Pretending to be a Better Person: 4 Nice Tips
You have to pick your family up from the airport in half an hour. Nobody else can do it but you’re convinced that you have a really bad disease and this cool show about Bigfoot is about to start. A super awesome idea about making a double-decker peanut butter and jelly sandwich just popped into your head too. What do you do?
If you chose Bigfoot, you’re exactly like me. Well, at least how I used to be. Until I decided to become a better person. Ok, maybe I didn’t really decide that but, like, at least three people are really convinced that I did. Maybe you can do like I did and trick people into thinking that there’s a new and improved you. It’s at least worth a shot.
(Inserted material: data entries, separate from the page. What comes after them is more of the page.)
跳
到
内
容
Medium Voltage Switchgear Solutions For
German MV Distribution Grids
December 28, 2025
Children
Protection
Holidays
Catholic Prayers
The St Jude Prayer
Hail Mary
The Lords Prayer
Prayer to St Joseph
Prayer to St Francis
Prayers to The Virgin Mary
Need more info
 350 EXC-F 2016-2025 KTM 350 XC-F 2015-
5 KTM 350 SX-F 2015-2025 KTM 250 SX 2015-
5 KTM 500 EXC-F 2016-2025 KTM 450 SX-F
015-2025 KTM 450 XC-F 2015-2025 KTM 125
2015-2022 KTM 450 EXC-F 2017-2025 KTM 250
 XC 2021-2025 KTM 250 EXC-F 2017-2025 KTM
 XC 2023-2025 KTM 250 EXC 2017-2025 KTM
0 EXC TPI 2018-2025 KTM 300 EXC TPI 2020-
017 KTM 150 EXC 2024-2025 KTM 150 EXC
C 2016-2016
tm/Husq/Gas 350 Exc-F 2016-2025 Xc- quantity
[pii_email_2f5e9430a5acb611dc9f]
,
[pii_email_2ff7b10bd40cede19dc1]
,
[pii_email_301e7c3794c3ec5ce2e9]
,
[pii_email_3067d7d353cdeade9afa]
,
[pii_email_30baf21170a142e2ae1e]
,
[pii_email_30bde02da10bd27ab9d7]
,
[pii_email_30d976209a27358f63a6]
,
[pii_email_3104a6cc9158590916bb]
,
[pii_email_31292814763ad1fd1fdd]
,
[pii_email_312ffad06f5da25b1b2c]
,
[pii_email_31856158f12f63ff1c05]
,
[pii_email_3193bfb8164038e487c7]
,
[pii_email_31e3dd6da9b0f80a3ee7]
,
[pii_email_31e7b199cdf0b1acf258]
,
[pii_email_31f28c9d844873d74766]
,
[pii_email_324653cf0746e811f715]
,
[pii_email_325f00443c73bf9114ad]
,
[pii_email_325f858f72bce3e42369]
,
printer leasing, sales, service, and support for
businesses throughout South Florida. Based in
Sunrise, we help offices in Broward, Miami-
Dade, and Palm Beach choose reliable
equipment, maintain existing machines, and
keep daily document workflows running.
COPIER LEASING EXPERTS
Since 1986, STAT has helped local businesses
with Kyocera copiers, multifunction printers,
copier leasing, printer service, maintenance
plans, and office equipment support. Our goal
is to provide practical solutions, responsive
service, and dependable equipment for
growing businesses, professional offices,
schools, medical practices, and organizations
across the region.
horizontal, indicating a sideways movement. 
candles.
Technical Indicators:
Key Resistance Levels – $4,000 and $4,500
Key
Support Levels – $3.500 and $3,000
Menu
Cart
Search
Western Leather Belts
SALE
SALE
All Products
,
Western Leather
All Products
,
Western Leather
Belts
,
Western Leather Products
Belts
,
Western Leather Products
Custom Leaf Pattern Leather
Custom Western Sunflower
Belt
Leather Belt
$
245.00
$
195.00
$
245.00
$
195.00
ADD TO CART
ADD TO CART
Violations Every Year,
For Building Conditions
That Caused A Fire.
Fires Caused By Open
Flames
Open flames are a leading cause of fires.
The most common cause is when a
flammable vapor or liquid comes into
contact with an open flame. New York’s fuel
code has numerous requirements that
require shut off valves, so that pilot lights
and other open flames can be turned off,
Here’s a few nice tips that I’ve used to brainwash people into thinking that I’m actually trustworthy and decent. They might be able to help you out, too.
GIVE PEOPLE STUFF
Nothing says “I care about you,” quite like a piece of chicken in her face. This Mother’s Day, give back to your mom for all that she’s given to you. Just make sure you don’t leave without sniffing her face for crumbs.
But don’t stop with the chicken for your mom! Actually, yeah. Stop there. It’s way too expensive to be going out and just picking shit up for your friends all the time.
DONATE AND SHIT
The next time a store asks you to donate a dollar to a great cause, do it. Just make sure your name is going up on the wall with the rest of the charity hall-of-famers. Sign your name as Showtime to be sure it sticks out. Then get wild in that bitch! Hang out by your sign and let everyone know who the fuck Showtime is! You just donated to a charity! You can do whatever the fuck you want!
Let people know what’s up. Leave a note at your work station or at home if you’re going to be away. The more honest, the better. Don’t be afraid to be descriptive. Draw pictures, estimate the time you’ll be away. Whatever helps the people around you think that you would actually care about keeping in touch with them.
You should always try to be there for your friends. But like everything else in life, being supportive has its limits. In this instance, that limit is funerals. Your friends can’t expect the world from you and you need to lay down the law in this scenario. “I’m sorry, but I can’t make it to the funeral. My chest actually hurts. A lot,” you explain in an email you send to their work account over the weekend. Your friend gets all mad but it’s one of those sad-mads so you know everything will be fine in a couple weeks.
After all, people die from chest pain every day. If anything, you were just protecting them from another tragedy. What a great friend you are!
These four tips helped me get back on my grandma’s Christmas money list. I can only hope they’ll work half as well for you.